**Exercise objective**
Each entry below needs to be transcribed verbatim; the images should not appear.

[Stored data]
● ● ● ●
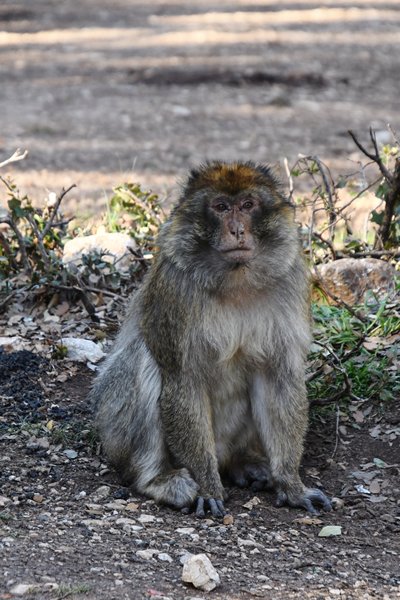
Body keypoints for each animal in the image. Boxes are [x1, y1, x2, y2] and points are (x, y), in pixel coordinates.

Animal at [91, 162, 332, 516]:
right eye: (220, 207)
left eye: (247, 205)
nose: (237, 230)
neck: (236, 279)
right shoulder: (176, 288)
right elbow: (182, 378)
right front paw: (207, 486)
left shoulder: (291, 280)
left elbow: (278, 377)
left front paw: (291, 485)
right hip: (113, 429)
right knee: (145, 362)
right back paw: (159, 479)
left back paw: (244, 463)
● ● ● ●
**Solution**
Body keypoints for each animal in the image. Boxes are [x1, y1, x2, y2] and points are (x, y), in pixel coordinates.

Animal at [91, 162, 332, 516]:
right eye: (220, 207)
left eye: (247, 205)
nose: (237, 230)
neck: (236, 279)
right shoulder: (176, 288)
right elbow: (182, 378)
right front paw: (207, 486)
left shoulder: (291, 280)
left elbow: (278, 377)
left front paw: (291, 485)
right hip: (113, 429)
right knee: (145, 362)
right back paw: (159, 479)
left back paw: (244, 463)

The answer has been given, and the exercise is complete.